Początek roku to tradycyjnie już dobra okazja do podsumowań i planów na kolejne 12 miesięcy. Jaki był ubiegły rok i czego możemy spodziewać się w 2015?
2014 rok był na polskiej giełdzie wyjątkowo słaby. WIG zakończył rok praktycznie „na zero” i jego stopa zwrotu nie pokryłaby nawet prowizji maklerskiej. Patrząc na wyniki małych spółek było dużo gorzej. WIG250 stracił aż 16,83% co pokazuje jak nieprzewidywalna i ryzykowna była inwestycja w małe spółki. Są inwestorzy, którzy słabą kondycję warszawskiego parkietu upatrują w reformie OFE, kolejni za ten stan rzeczy winią konflikt na wschodzie i Władimira Putina. Spójrzmy szerzej na sytuację całej Europy, która znajduje się w stagnacji i nie wydaje się, że sytuacja ma szansę na rychłą poprawę. Szerząca się deflacja i zadyszka produkcji przemysłowej dusiły giełdowe indeksy. Czołowy niemiecki indeks DAX zanotował roczną stopę zwrotu zaledwie 2,65% i to jedynie dzięki udanym ostatnim 2 tygodniom roku.
W Nowy Rok inwestorzy wchodzą z zadziwiającym spokojem. Prognozy makroekonomiczne są bardzo ostrożne. Polska gospodarka z pewnością odczuje skutki sankcji nałożonych na Rosję przez Unię Europejską. Jeżeli patowa sytuacja będzie się przedłużała, to odpowiednio będzie kurczyło się polskie PKB, chociaż ten czynnik nie zaważy na całościowym odczycie. W 2015 mogą wrócić problemy europejskiej waluty, który nie zostały rozwiązane, a pożar został jedynie przygaszony. Mowa o krajach PIIGS gdzie wciąż rośnie luka budżetowa, a zmiany nie postępują tak szybko jak planowano.

### Wyodrębnione dane
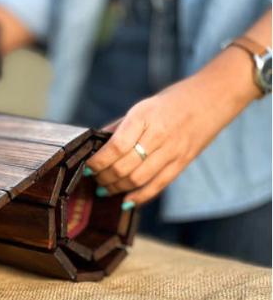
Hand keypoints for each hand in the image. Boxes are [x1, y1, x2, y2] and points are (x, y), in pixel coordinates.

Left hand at [86, 46, 259, 208]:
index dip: (98, 161)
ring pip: (138, 179)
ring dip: (117, 188)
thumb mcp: (142, 106)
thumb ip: (119, 127)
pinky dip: (140, 197)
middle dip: (104, 177)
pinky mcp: (183, 162)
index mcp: (143, 116)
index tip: (87, 167)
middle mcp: (158, 135)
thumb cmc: (172, 100)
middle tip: (94, 179)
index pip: (116, 147)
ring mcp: (172, 151)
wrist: (212, 98)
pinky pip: (158, 185)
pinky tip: (126, 201)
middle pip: (124, 166)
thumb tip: (97, 145)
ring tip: (105, 189)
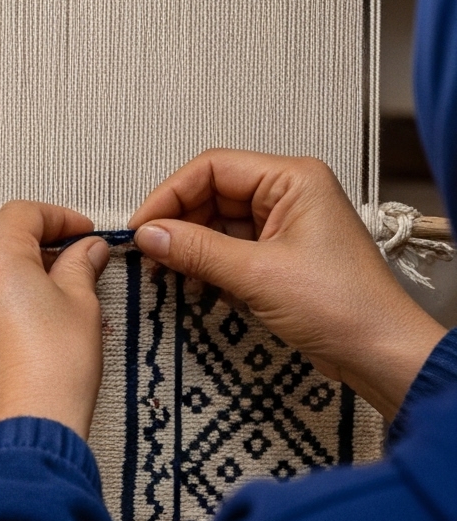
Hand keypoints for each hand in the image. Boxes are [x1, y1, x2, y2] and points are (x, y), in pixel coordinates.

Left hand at [0, 202, 112, 438]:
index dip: (59, 218)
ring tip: (44, 299)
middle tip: (70, 264)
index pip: (23, 213)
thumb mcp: (82, 306)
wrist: (21, 431)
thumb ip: (80, 266)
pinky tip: (17, 331)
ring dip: (7, 277)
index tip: (83, 233)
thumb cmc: (54, 368)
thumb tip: (86, 249)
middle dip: (33, 247)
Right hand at [130, 153, 445, 419]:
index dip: (169, 195)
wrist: (379, 353)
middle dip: (178, 224)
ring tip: (169, 274)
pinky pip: (228, 249)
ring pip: (216, 224)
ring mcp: (284, 226)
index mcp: (293, 180)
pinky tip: (195, 286)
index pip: (211, 168)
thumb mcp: (257, 274)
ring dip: (190, 249)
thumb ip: (196, 249)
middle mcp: (289, 195)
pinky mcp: (279, 256)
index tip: (142, 228)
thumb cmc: (343, 306)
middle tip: (149, 255)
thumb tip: (148, 234)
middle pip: (210, 194)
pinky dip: (206, 266)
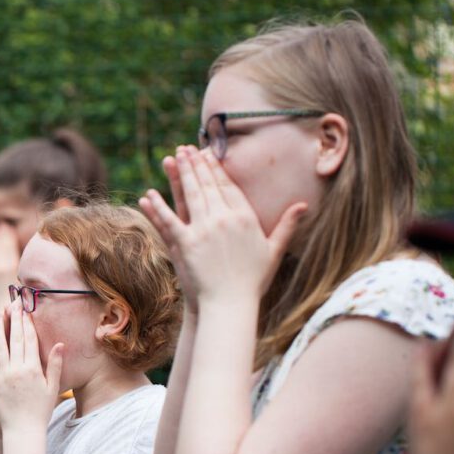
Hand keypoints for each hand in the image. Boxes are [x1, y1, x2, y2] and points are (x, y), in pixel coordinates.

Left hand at [0, 300, 63, 432]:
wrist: (22, 430)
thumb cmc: (41, 409)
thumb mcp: (52, 387)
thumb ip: (55, 364)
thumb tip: (60, 343)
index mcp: (34, 370)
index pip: (30, 341)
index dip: (28, 324)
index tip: (26, 311)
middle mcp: (18, 370)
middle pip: (15, 339)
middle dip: (13, 320)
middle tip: (11, 305)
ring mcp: (3, 376)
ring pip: (0, 346)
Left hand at [142, 146, 305, 304]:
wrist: (232, 304)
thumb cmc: (253, 281)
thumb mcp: (274, 251)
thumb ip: (287, 226)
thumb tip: (304, 205)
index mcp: (245, 218)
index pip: (228, 187)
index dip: (217, 169)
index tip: (209, 154)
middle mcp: (224, 219)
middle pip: (208, 185)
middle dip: (197, 164)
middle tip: (187, 149)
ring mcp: (204, 230)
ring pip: (190, 195)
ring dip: (182, 173)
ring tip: (174, 157)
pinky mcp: (186, 243)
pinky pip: (169, 220)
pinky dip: (158, 206)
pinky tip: (149, 194)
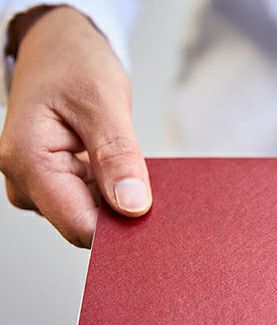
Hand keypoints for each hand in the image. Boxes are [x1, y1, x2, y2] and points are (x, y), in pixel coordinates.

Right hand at [0, 6, 150, 247]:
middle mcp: (26, 182)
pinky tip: (126, 171)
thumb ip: (118, 156)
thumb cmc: (74, 64)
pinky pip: (92, 203)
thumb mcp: (103, 102)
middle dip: (123, 214)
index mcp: (28, 163)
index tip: (155, 219)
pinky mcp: (55, 184)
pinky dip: (115, 192)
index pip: (79, 227)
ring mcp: (39, 186)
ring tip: (136, 169)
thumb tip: (133, 206)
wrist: (57, 47)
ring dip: (121, 202)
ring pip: (92, 217)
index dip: (120, 230)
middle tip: (153, 186)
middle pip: (86, 226)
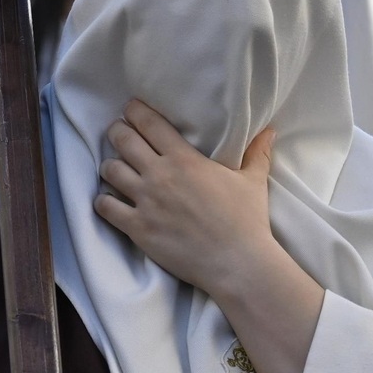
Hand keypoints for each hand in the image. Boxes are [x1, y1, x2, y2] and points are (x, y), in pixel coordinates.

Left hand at [94, 100, 279, 299]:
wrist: (237, 262)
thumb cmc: (247, 220)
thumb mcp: (253, 181)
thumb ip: (256, 153)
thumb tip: (269, 130)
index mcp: (185, 159)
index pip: (149, 124)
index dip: (135, 112)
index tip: (130, 110)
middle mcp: (160, 175)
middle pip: (123, 141)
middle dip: (117, 132)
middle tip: (118, 133)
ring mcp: (146, 202)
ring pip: (110, 171)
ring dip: (110, 167)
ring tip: (114, 168)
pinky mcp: (138, 228)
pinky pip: (106, 208)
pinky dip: (103, 202)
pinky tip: (108, 201)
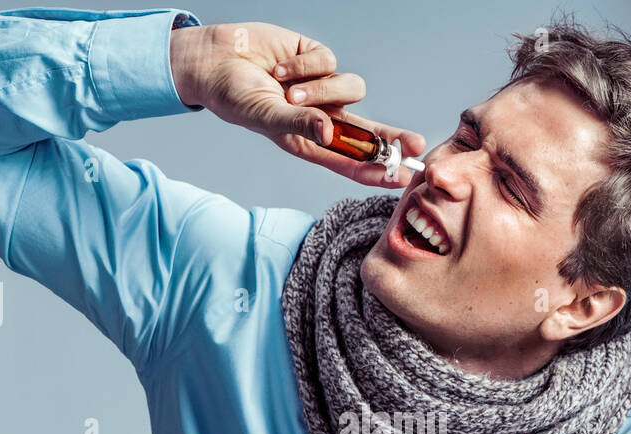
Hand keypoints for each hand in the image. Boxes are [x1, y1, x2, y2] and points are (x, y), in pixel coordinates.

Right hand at [169, 21, 425, 187]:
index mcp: (310, 143)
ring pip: (351, 89)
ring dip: (320, 89)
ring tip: (288, 88)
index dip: (378, 170)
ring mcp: (322, 89)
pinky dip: (306, 66)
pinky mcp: (317, 60)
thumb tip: (328, 132)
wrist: (215, 60)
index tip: (402, 176)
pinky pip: (330, 62)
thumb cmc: (234, 98)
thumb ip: (298, 124)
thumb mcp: (265, 117)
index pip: (352, 161)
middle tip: (415, 144)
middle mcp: (321, 118)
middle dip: (392, 137)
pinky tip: (282, 68)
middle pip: (369, 131)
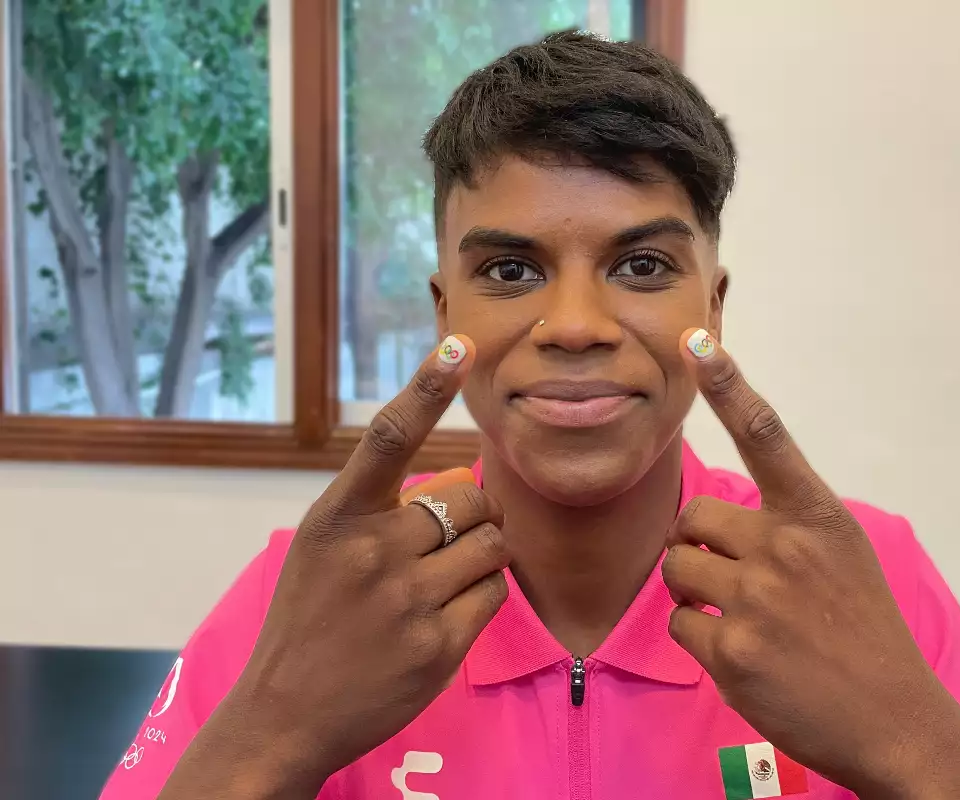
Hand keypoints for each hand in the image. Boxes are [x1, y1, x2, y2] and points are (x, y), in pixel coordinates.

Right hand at [165, 336, 509, 796]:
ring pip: (492, 545)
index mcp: (337, 518)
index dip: (427, 387)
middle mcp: (372, 552)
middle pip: (471, 499)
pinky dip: (482, 595)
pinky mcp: (438, 647)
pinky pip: (494, 592)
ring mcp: (407, 601)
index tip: (458, 346)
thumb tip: (458, 476)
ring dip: (481, 554)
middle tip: (448, 538)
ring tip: (442, 579)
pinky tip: (445, 613)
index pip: (388, 438)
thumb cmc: (310, 618)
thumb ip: (380, 507)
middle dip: (474, 513)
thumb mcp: (322, 548)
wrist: (285, 713)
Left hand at [662, 329, 959, 799]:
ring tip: (742, 619)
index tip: (699, 343)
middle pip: (693, 518)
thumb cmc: (865, 634)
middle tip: (735, 580)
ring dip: (694, 592)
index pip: (768, 435)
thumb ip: (790, 525)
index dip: (730, 385)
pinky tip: (742, 655)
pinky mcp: (733, 650)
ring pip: (678, 569)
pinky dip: (699, 639)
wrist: (897, 722)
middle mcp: (787, 547)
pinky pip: (679, 623)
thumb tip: (720, 514)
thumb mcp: (845, 557)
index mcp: (819, 516)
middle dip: (699, 547)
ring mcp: (759, 599)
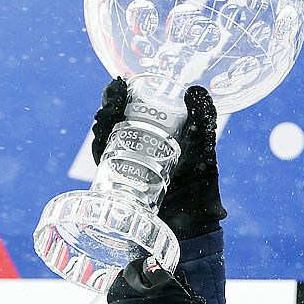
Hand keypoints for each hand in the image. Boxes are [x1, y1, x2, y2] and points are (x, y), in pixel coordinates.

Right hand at [91, 78, 225, 240]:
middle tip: (115, 91)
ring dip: (102, 119)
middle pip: (115, 119)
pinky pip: (102, 159)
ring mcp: (125, 163)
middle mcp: (136, 147)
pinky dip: (99, 144)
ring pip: (104, 135)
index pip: (133, 109)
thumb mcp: (204, 148)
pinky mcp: (117, 181)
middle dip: (110, 103)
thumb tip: (197, 89)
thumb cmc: (202, 186)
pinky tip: (101, 132)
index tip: (122, 81)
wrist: (194, 222)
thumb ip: (203, 119)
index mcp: (155, 136)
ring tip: (106, 109)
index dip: (123, 94)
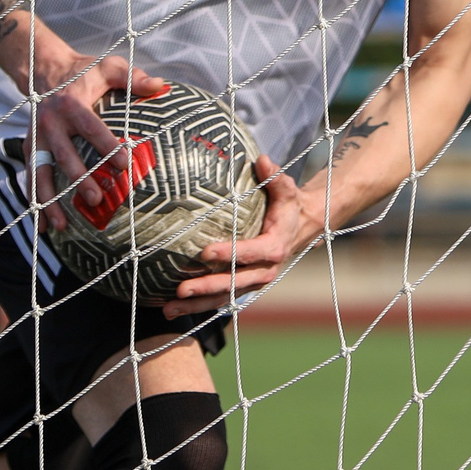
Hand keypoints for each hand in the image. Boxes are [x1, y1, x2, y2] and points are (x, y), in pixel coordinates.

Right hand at [27, 53, 167, 231]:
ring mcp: (36, 138)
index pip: (90, 127)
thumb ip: (132, 77)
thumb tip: (161, 85)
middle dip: (79, 179)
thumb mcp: (109, 67)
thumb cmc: (85, 72)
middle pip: (64, 154)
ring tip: (62, 225)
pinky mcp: (31, 148)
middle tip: (95, 200)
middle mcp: (49, 122)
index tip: (123, 164)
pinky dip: (35, 202)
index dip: (105, 145)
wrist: (45, 71)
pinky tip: (44, 225)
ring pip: (41, 173)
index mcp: (70, 103)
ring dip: (49, 200)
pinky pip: (31, 178)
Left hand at [162, 155, 323, 318]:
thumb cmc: (288, 206)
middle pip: (233, 284)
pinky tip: (172, 307)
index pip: (249, 253)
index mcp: (274, 248)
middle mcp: (264, 271)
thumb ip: (276, 178)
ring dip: (196, 306)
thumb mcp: (287, 190)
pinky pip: (220, 298)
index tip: (204, 252)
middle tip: (180, 290)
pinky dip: (198, 305)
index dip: (229, 254)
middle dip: (206, 288)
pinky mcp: (243, 286)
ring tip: (169, 309)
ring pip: (224, 298)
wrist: (301, 229)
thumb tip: (262, 160)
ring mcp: (253, 282)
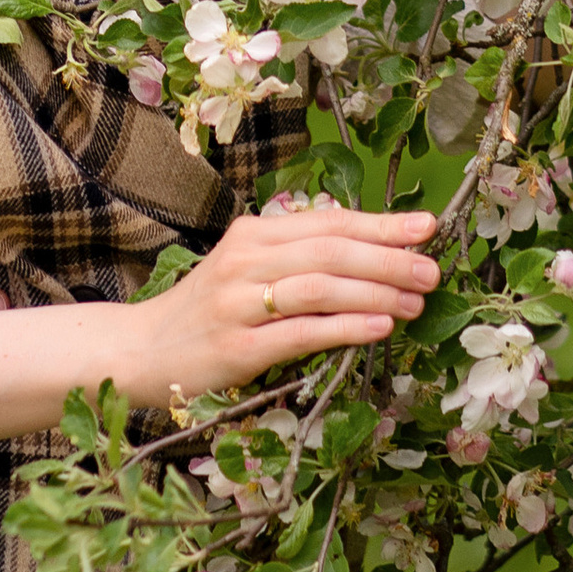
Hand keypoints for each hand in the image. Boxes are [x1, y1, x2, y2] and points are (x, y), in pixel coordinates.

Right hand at [123, 203, 438, 410]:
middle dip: (389, 259)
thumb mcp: (246, 271)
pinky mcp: (238, 348)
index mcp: (252, 235)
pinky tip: (381, 327)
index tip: (426, 227)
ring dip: (377, 293)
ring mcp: (239, 304)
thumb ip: (298, 260)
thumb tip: (374, 256)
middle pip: (330, 250)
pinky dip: (348, 328)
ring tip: (416, 302)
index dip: (381, 223)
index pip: (327, 221)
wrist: (141, 350)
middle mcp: (244, 261)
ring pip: (321, 287)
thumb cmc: (208, 312)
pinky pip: (303, 332)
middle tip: (431, 270)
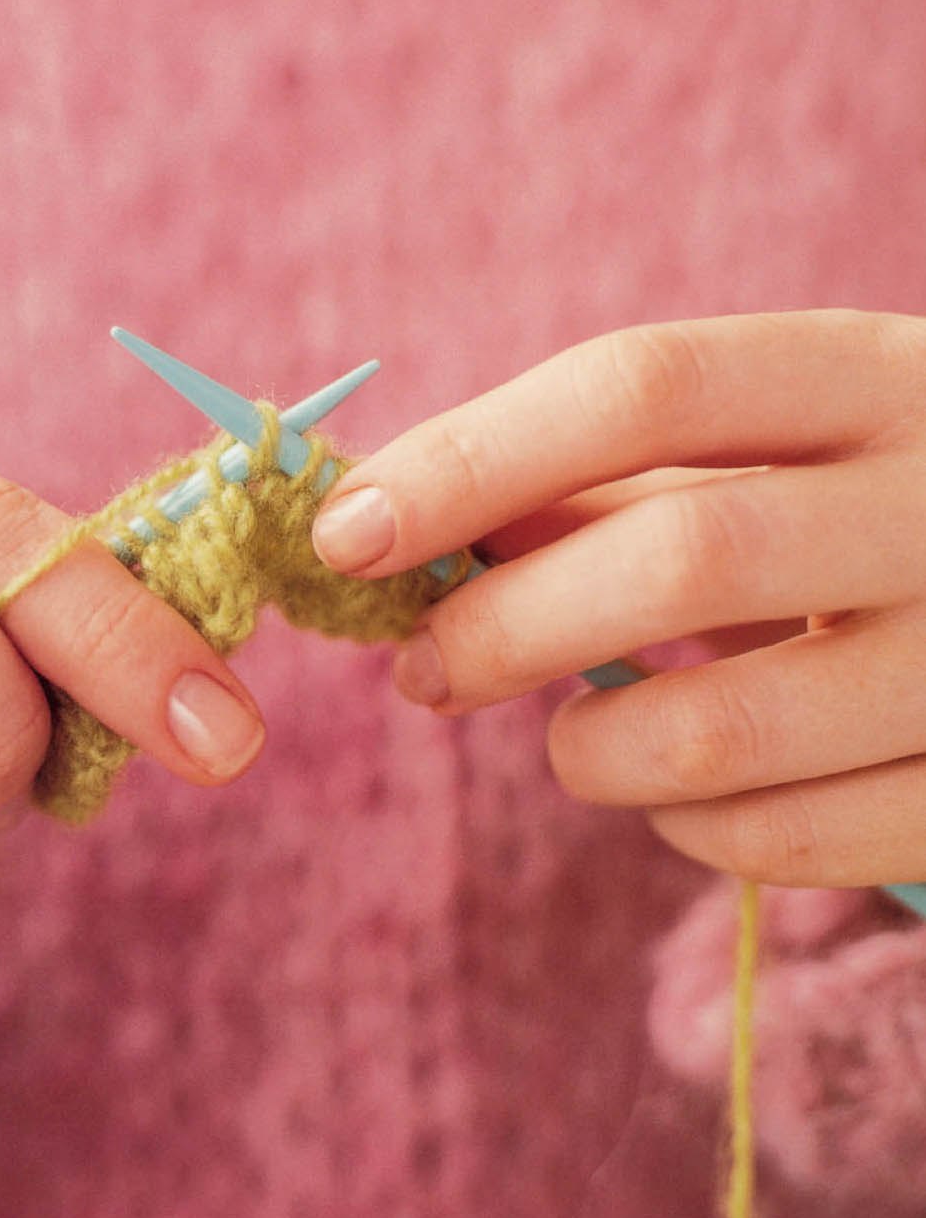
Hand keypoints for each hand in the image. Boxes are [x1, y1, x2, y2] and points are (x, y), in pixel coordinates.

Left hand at [312, 310, 925, 887]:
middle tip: (423, 669)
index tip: (349, 534)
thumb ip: (599, 486)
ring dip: (589, 749)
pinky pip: (785, 840)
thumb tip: (403, 528)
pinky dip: (689, 830)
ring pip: (721, 730)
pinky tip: (680, 798)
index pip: (641, 388)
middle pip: (681, 557)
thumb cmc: (863, 510)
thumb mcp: (762, 458)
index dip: (472, 460)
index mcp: (869, 377)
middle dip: (506, 625)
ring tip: (567, 740)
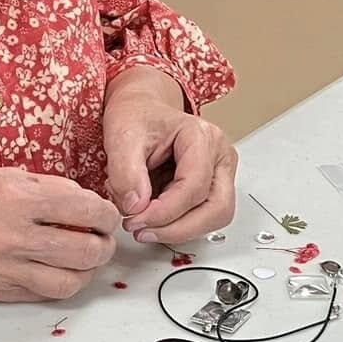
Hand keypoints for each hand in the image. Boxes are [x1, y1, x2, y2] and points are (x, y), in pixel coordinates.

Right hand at [0, 165, 119, 300]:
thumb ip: (40, 187)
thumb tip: (78, 200)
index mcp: (14, 198)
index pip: (85, 210)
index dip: (106, 214)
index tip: (107, 214)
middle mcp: (10, 236)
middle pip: (86, 251)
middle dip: (104, 245)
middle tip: (102, 238)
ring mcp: (1, 269)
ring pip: (69, 282)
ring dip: (86, 271)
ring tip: (85, 258)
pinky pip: (40, 294)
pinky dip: (57, 283)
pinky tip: (56, 269)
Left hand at [102, 72, 237, 244]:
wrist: (142, 111)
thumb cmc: (138, 116)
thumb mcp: (122, 136)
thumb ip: (126, 171)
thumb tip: (136, 206)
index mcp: (203, 137)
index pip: (195, 186)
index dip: (164, 211)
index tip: (135, 219)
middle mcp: (220, 156)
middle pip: (217, 209)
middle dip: (178, 228)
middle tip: (143, 231)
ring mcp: (220, 172)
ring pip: (215, 217)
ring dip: (179, 229)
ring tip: (145, 225)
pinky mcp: (212, 186)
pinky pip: (203, 216)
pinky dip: (177, 223)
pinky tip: (152, 216)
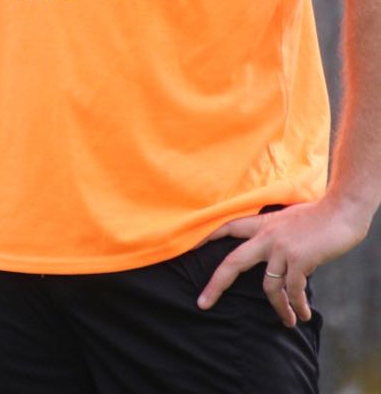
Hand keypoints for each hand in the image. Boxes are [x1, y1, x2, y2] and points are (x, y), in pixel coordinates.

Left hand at [196, 200, 368, 326]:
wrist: (341, 209)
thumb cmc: (319, 214)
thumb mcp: (289, 219)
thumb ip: (276, 234)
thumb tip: (275, 260)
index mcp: (263, 223)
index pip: (228, 226)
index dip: (206, 235)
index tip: (188, 246)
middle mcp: (266, 236)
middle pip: (232, 262)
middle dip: (216, 285)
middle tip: (203, 304)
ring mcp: (280, 248)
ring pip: (268, 286)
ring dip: (279, 308)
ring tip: (289, 321)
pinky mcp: (298, 259)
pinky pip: (292, 291)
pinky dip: (297, 305)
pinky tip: (302, 314)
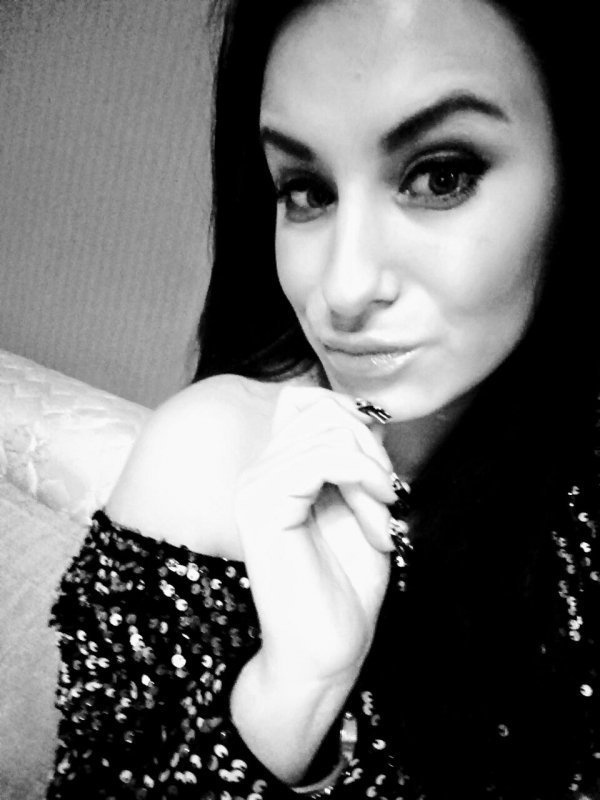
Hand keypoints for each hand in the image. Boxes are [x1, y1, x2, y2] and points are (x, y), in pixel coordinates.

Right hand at [233, 386, 396, 685]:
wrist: (327, 651)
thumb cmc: (346, 587)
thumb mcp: (363, 508)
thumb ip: (360, 461)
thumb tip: (370, 417)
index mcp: (278, 471)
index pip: (305, 401)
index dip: (351, 414)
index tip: (381, 462)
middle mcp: (259, 472)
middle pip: (320, 409)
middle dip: (369, 447)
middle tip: (387, 498)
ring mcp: (255, 487)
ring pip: (324, 430)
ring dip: (371, 471)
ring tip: (381, 518)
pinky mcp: (261, 507)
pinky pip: (319, 459)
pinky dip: (362, 478)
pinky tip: (375, 517)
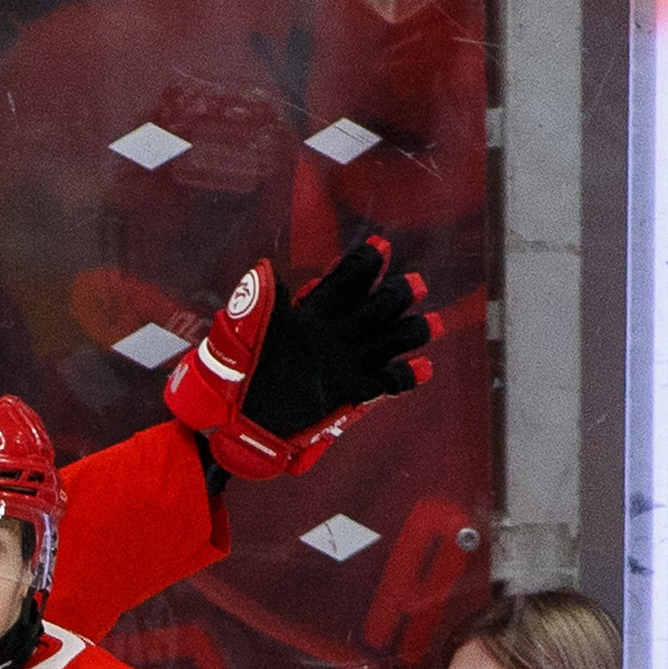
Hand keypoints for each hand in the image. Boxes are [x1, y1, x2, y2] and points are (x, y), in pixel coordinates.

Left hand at [162, 237, 439, 478]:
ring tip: (432, 324)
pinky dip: (404, 376)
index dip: (361, 266)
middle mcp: (332, 336)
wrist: (235, 421)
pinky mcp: (348, 394)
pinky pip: (383, 382)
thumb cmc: (234, 374)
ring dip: (410, 332)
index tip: (381, 247)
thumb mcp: (241, 334)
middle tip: (416, 284)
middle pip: (375, 308)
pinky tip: (423, 368)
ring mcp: (343, 364)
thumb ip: (258, 304)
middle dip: (397, 295)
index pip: (342, 284)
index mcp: (309, 316)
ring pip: (387, 341)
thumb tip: (264, 270)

### Opis zadania
Ile według tekstu o polskiej giełdzie stracił indeks WIG250 w 2014 roku?

### Odpowiedź
16,83%.